EXERCISE: Continue the piece on issues facing museums, picking up after its last sentence.

---------- EXCERPT TO READ

Five Issues for Museums
One of the really interesting points about the appointment of Thomas Campbell to the directorship of the Met is that through the genuine leadership of de Montebello, the goals, mission and values of the Museum have become absolutely clear. That the Museum board would choose Campbell because, as the board chair said, he has a passion for art, demonstrates just how far that museum has advanced. The Met is a place where board members and staff value the essentiality of scholarship in contributing to the pursuit of the Museum’s mission.
Back to the ordinary world.(1)
Professional goals have been highlighted in museums, as in many others in nonprofit organisations employing creative people, with very little attention to the nature of the environment in which pursuit of those goals has to operate. No amount of outstanding professional expertise, knowledge and understanding will flourish unless the environment is conducive to that flourishing.

--------------------
---------- DATA EXTRACT

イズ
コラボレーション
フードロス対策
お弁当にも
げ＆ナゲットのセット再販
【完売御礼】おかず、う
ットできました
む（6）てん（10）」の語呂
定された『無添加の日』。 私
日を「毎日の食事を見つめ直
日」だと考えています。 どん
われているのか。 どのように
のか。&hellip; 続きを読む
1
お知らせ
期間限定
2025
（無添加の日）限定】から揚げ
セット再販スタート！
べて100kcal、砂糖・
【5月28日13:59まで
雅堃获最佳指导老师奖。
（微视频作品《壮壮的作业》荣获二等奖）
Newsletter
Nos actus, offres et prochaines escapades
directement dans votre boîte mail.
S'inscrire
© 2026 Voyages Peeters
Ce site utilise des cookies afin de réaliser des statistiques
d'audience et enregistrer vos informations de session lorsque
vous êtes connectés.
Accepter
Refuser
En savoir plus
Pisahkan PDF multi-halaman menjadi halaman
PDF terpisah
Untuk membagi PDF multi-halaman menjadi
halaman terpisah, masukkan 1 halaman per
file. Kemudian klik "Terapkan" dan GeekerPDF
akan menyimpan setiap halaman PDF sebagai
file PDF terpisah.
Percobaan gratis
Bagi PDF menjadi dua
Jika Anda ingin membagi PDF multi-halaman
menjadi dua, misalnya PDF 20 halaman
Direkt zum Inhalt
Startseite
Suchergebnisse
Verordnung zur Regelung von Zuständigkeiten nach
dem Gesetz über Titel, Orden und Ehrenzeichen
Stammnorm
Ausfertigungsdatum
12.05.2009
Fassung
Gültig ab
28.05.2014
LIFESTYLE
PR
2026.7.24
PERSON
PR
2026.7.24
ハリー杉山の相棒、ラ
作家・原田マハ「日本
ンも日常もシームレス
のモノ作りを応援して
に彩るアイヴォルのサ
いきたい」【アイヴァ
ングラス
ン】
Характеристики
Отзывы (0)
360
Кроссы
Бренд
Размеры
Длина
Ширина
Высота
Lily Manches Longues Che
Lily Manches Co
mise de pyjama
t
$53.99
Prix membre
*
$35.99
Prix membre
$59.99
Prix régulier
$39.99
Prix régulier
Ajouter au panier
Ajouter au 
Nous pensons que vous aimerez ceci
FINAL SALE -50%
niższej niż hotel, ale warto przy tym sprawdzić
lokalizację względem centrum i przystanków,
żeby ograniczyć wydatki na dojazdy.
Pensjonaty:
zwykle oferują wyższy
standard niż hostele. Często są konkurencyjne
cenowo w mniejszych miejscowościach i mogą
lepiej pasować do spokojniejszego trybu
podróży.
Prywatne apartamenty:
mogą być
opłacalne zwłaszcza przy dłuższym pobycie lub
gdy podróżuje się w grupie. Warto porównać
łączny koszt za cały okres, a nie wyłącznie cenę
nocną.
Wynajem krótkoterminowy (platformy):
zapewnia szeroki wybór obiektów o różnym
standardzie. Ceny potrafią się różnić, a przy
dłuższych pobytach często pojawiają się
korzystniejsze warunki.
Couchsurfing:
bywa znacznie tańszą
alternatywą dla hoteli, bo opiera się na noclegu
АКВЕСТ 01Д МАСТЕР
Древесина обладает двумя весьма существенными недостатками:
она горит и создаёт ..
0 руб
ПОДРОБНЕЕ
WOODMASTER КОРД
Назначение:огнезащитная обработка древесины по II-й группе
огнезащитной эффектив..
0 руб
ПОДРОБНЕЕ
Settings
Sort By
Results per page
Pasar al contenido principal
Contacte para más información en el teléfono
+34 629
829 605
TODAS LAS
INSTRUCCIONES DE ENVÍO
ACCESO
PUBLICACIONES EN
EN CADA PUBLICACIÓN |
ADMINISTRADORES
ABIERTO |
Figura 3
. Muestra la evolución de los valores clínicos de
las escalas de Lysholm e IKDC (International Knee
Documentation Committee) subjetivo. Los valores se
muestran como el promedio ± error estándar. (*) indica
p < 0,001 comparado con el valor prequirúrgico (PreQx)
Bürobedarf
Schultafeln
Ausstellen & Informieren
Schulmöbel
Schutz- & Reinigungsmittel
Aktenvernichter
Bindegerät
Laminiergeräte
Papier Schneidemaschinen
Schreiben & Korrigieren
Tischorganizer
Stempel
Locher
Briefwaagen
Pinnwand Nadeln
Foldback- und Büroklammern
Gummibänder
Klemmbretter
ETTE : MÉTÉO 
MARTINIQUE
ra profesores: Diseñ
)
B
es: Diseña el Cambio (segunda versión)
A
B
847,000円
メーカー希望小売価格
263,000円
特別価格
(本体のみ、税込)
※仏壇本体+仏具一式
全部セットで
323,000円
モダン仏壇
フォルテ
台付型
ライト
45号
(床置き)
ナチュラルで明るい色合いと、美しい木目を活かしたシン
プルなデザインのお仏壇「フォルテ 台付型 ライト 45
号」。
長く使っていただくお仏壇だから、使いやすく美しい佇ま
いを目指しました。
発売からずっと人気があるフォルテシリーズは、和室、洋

--------------------

RESULT FOR THIS TASK:
The result has been conflict and resentment, numerous unproductive exercises as executive managers pursue managerialist “solutions” such as downsizing and restructuring, seeking efficiencies and greater control over staff as if those will deliver desired results. Which of course they will not. At the same time staff complain that managers lack understanding and commitment, even that they are indifferent and ignorant, as they yet again talk of how important their work is and that because they are professional they have no need of unions, don’t need to bargain with executive management or take collective action. The powerful are accepted as doing what they want and the rest as having to suffer what they must, but resenting it.
1, Get the social processes right.
All those things we value, professionalism, creativity, discovery, increase of knowledge and understanding, require people rather than process. They flourish in an environment of trust where risks can be taken without punishment, failure can be celebrated as much as success, where the important outcome is the lesson learned. This is not simply rhetoric. These are the conclusions from well-conducted research in R&D and creative organisations.
The development and ongoing encouragement of such a climate, one which might be described as an “alternative village”, is the principal task of the leader. The task requires recruiting people to a set of shared goals representing the unique value which the museum seeks to reach so as to make a difference to other people’s lives.(2)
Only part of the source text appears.